As soon as they have grown to pinhead size, tumors rely on the formation of new blood vessels - a process which is scientifically called angiogenesis. Interfering with this process (antiangiogenesis) is considered to be a promising approach in cancer medicine. However, those drugs that are already available for preventing the sprouting of new blood capillaries have failed to fulfill the high expectations placed on them.

Medical researchers hope to increase the efficacy of antiangiogenic therapies by attacking angiogenesis from several angles. Currently available antiangiogenic drugs are directed against the VEGF growth factor, which induces the sprouting of new blood vessels. However, other important players in angiogenesis include two signaling molecules called angiopoietin-1 and angiopoietin-2. Ang-1 is responsible for vascular maturation, while Ang-2 is a functional antagonist of Ang-1. Both signaling molecules bind to the same receptor, Tie-2, on the surface of endothelial cells.

"There are already studies showing that Ang-2 is a suitable target of new therapies directed against the blood supply of tumors. Combinations with already approved antiangiogenic drugs are regarded as particularly promising," says Prof. Dr. Hellmut Augustin, whose working groups are located at DKFZ and at Medical Faculty Mannheim of the University of Heidelberg. "However, as the role of Ang-2 was not entirely clear yet, we first needed to gain a better understanding of its molecular mechanism of action."

The scientists in Augustin's group have now found out that epithelial cells at the tip of sprouting capillaries produce large amounts of Ang-2, but not its known receptor, Tie-2. Nevertheless, these cells respond to the signaling molecule. This has prompted researchers to conclude that Ang-2 may also be able to mediate signals to epithelial cells via other surface molecules than Tie-2.

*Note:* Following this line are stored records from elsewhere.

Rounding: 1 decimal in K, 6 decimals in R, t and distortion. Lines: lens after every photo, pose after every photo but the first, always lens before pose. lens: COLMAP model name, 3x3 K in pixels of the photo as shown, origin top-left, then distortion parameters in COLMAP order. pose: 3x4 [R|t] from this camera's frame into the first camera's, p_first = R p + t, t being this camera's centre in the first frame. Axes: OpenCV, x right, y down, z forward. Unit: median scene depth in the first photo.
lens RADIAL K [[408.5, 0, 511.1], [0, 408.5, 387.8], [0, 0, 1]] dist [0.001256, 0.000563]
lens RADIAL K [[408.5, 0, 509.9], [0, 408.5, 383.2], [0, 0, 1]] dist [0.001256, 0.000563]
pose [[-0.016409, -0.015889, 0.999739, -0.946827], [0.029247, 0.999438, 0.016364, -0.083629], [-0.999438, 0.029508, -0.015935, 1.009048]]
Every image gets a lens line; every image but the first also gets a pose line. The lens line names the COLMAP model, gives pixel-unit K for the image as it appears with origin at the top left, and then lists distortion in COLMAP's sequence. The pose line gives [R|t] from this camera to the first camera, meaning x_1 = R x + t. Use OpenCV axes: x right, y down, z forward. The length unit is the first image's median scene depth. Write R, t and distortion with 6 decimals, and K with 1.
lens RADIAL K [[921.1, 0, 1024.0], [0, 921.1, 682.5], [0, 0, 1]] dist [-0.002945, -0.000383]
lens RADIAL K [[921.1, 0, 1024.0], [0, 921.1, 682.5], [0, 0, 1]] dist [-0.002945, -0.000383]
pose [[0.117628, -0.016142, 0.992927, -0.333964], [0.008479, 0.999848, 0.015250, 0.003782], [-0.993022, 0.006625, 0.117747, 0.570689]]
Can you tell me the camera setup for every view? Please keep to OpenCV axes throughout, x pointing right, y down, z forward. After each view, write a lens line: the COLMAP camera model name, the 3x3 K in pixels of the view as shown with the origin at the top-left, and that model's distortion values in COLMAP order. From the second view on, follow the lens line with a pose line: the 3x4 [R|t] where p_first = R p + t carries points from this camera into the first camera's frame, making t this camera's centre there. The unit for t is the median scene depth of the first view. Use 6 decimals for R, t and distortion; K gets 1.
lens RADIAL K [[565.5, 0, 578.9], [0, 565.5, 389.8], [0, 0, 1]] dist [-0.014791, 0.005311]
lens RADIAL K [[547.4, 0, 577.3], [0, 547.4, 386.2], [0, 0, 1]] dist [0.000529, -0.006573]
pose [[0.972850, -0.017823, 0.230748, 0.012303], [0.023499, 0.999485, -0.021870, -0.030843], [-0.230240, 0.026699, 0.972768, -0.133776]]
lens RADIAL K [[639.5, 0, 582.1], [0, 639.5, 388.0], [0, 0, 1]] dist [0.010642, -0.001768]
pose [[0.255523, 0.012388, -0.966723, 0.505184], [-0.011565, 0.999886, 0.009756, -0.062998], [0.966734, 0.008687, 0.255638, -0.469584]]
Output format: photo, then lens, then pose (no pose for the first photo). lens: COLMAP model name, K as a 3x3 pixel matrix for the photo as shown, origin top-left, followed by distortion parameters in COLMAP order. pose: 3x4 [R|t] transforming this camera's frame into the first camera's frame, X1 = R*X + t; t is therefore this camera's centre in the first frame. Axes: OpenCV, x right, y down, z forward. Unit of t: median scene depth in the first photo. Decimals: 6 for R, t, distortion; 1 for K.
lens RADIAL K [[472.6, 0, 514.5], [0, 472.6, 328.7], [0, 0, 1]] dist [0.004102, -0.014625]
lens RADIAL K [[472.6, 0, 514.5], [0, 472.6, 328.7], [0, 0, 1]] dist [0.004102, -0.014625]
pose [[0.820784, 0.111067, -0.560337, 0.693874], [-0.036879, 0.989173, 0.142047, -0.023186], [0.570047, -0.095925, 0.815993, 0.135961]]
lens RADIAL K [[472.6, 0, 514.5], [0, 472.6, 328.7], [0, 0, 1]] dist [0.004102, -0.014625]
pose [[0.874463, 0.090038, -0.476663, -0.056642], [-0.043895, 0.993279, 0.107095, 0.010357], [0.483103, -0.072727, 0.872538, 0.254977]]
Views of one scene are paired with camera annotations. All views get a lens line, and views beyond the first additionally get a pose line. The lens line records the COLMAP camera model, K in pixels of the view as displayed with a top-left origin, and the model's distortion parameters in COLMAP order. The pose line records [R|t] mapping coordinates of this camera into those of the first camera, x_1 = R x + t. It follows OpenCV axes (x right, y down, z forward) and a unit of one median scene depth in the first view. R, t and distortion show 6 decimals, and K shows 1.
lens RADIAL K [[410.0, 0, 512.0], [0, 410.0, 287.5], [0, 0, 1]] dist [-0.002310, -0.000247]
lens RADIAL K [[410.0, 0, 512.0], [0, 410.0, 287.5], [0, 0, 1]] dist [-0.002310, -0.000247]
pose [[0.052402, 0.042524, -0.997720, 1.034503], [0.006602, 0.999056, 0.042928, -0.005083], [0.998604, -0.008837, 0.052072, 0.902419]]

Indeed, the team of vascular experts found in the tip cells of newly sprouting capillaries that Ang-2 can use what are called integrins as alternative receptors. Integrins are membrane proteins common in many cell types, which are involved in many intercellular signaling processes.

"That means that we are dealing with two independent effects," Hellmut Augustin explains. "On the one hand, the already known function as an antagonist of Ang-1 in epithelial cells which produce the Tie-2 receptor and, on the other, the integrin-dependent effect on the capillary tip cells which do not have Tie-2. This also explains why experimental therapies targeting Ang-2 are more successful than those targeting its known receptor, Tie-2. This finding shows that it is double worthwhile to further develop therapies against Ang-2. Thus, we can attack the formation of blood vessels in the tumor from two angles at once."